Human Interest

Teen with autism jumps through drive-thru window to save choking customer

Screenshot CNN, autism, autistic

A autistic teen in Minnesota is being hailed as a hero after she jumped through a drive-thru window during her shift at McDonald’s to save a customer who was choking.

Fifteen-year-old Sydney Raley had been working at the restaurant for about seven months, and told CNN, “The day had been mostly normal — making coffee, making drinks. Going into the lunch rush, it was all normal.” But suddenly the average day became much more than average.

Sydney had already handed a customer some of her food and returned to tell her that the rest would be out shortly when she noticed that the woman was choking. Having taken a Red Cross babysitter class at age 11, Sydney’s training kicked in.

READ: Born premature, this autistic blind man has musical talents ‘seen once in a generation’

 

 

“I noticed that she was coughing profusely. I could tell like… she was choking. I jumped out the window of the drive-thru and I got her out of the car, told her daughter to call 911,” said Sydney.

At first, the Heimlich maneuver wasn’t working, so Sydney asked a bystander to help her. “We worked together and were able to successfully dislodge the food from her throat,” she explained. The customer was in shock, but grateful.

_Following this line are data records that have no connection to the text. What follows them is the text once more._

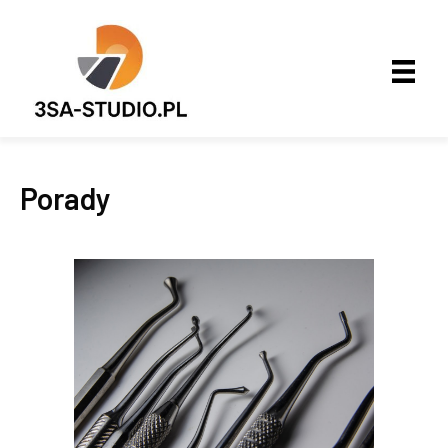
Porady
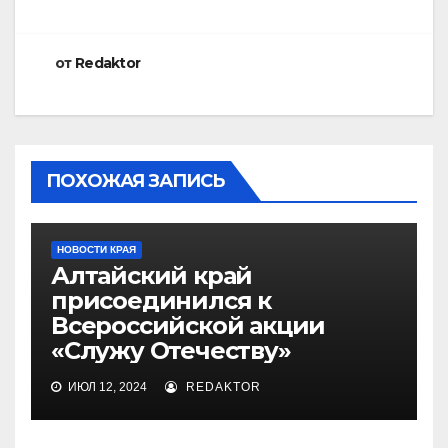
от
Redaktor
ПОХОЖАЯ ЗАПИСЬ
НОВОСТИ КРАЯ
Алтайский край
присоединился к
Всероссийской акции
«Служу Отечеству»
ИЮЛ 12, 2024
REDAKTOR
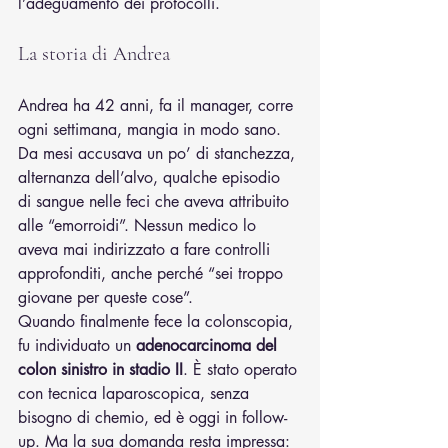
l’adeguamento dei protocolli.
La storia di Andrea
Andrea ha 42 anni, fa il manager, corre 
ogni settimana, mangia in modo sano. 
Da mesi accusava un po’ di stanchezza, 
alternanza dell’alvo, qualche episodio 
di sangue nelle feci che aveva attribuito 
alle “emorroidi”. Nessun medico lo 
aveva mai indirizzato a fare controlli 
approfonditi, anche perché “sei troppo 
giovane per queste cose”.
Quando finalmente fece la colonscopia, 
fu individuato un 
adenocarcinoma del 
colon sinistro in stadio II
. È stato operato 
con tecnica laparoscopica, senza 
bisogno di chemio, ed è oggi in follow-
up. Ma la sua domanda resta impressa: 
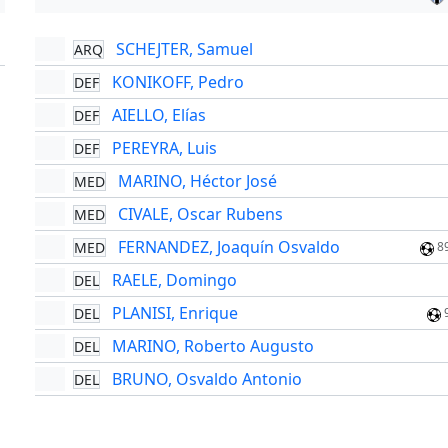
SCHEJTER, Samuel
ARQ
'
KONIKOFF, Pedro
DEF
AIELLO, Elías
DEF
PEREYRA, Luis
DEF
MARINO, Héctor José
MED
CIVALE, Oscar Rubens
MED
FERNANDEZ, Joaquín Osvaldo
MED
8
RAELE, Domingo
DEL
PLANISI, Enrique
DEL
MARINO, Roberto Augusto
DEL
BRUNO, Osvaldo Antonio
DEL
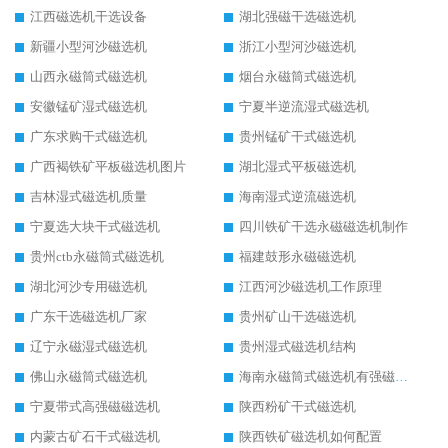
江西磁选机干选设备
湖北强磁干选磁选机
新疆小型河沙磁选机
浙江小型河沙磁选机
山西永磁筒式磁选机
烟台永磁筒式磁选机
安徽锰矿湿式磁选机
宁夏半逆流湿式磁选机
广东求购干式磁选机
贵州锰矿干式磁选机
广西褐铁矿平板磁选机图片
湖北湿式平板磁选机
吉林湿式磁选机质量
海南湿式逆流磁选机
宁夏选大块干式磁选机
四川铁矿干选永磁磁选机制作
贵州ctb永磁筒式磁选机
福建鼓形永磁磁选机
湖北河沙专用磁选机
江西河沙磁选机工作原理
广东干选磁选机厂家
贵州矿山干选磁选机
辽宁永磁湿式磁选机
贵州湿式磁选机结构
佛山永磁筒式磁选机
海南永磁筒式磁选机有强磁的吗
宁夏带式高强磁磁选机
陕西粉矿干式磁选机
内蒙古矿石干式磁选机
陕西铁矿磁选机如何配置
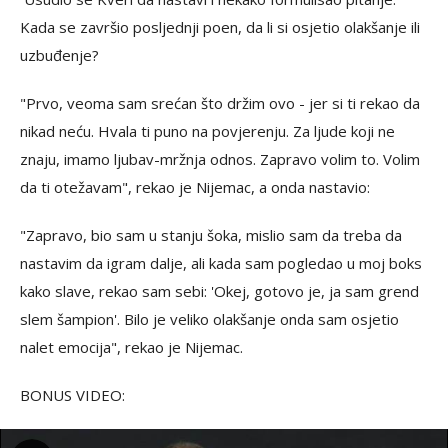
Kada se završio posljednji poen, da li si osjetio olakšanje ili
uzbuđenje?
"Prvo, veoma sam srećan što držim ovo - jer si ti rekao da
nikad neću. Hvala ti puno na povjerenju. Za ljude koji ne
znaju, imamo ljubav-mržnja odnos. Zapravo volim to. Volim
da ti otežavam", rekao je Nijemac, a onda nastavio:
"Zapravo, bio sam u stanju šoka, mislio sam da treba da
nastavim da igram dalje, ali kada sam pogledao u moj boks
kako slave, rekao sam sebi: 'Okej, gotovo je, ja sam grend
slem šampion'. Bilo je veliko olakšanje onda sam osjetio
nalet emocija", rekao je Nijemac.
BONUS VIDEO:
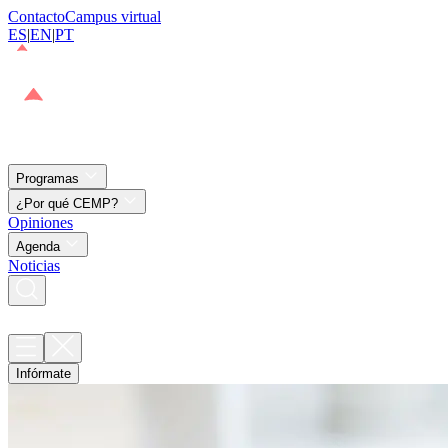
Contacto
Campus virtual
ES
|
EN
|
PT
Programas
¿Por qué CEMP?
Opiniones
Agenda
Noticias
Infórmate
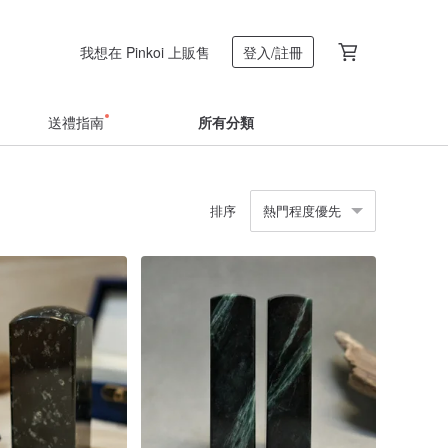
我想在 Pinkoi 上販售
登入/註冊
送禮指南
所有分類
排序
熱門程度優先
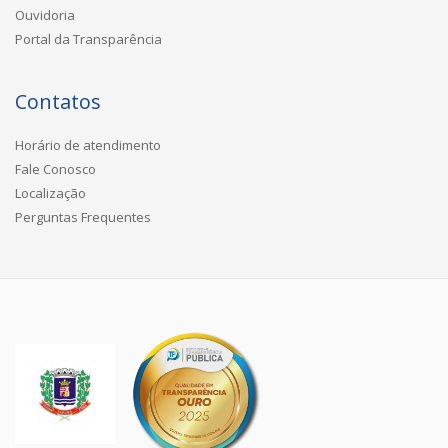
Ouvidoria
Portal da Transparência
Contatos
Horário de atendimento
Fale Conosco
Localização
Perguntas Frequentes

Two police officers arrived shortly after and checked the woman over to make sure she was okay. They also gave Sydney a reward of $100 from a fund they use for people who do good work in their communities. “They said, ‘Congratulations you’re a lifesaver; you’re a hero,'” said Sydney.

McDonald’s owner-operator Paul Ostergaard also called Sydney a hero, adding, “We are incredibly lucky to have her as a highly-valued crew member at our Eden Prairie restaurant location. We are excited to see all of the well-deserved recognition she has received from the community and will continue to celebrate her courageous efforts of literally jumping out of the drive-thru window to provide aid to a customer in need.”

While the emergency situation was unfolding, Sydney’s parents, Tom and Stephanie, were on their way to pick her up from her shift. “There was an ambulance and a police car sitting there and I looked at my wife and said, ‘Please tell me that’s not something for Sydney,'” Tom explained. “And sure enough Sydney is sitting outside waiting for us to pick her up and says, ‘So this happened today.'”

Tom said that Sydney was diagnosed as autistic years ago, a condition that can affect communication and social skills to varying degrees. “We always worried it was going to be a challenge for her, and it’s done a complete 180,” he said. “It’s actually been a blessing and a gift at this point. All the things we worried about never happened.”

He also said, “I always tell her she has a gift because she’s autistic and she can remember anything, do anything.”

“We are really proud of her,” added her mother.

As for Sydney, she said, “I feel as though, huh, I’m actually capable of contributing to society and actually capable of making a difference.”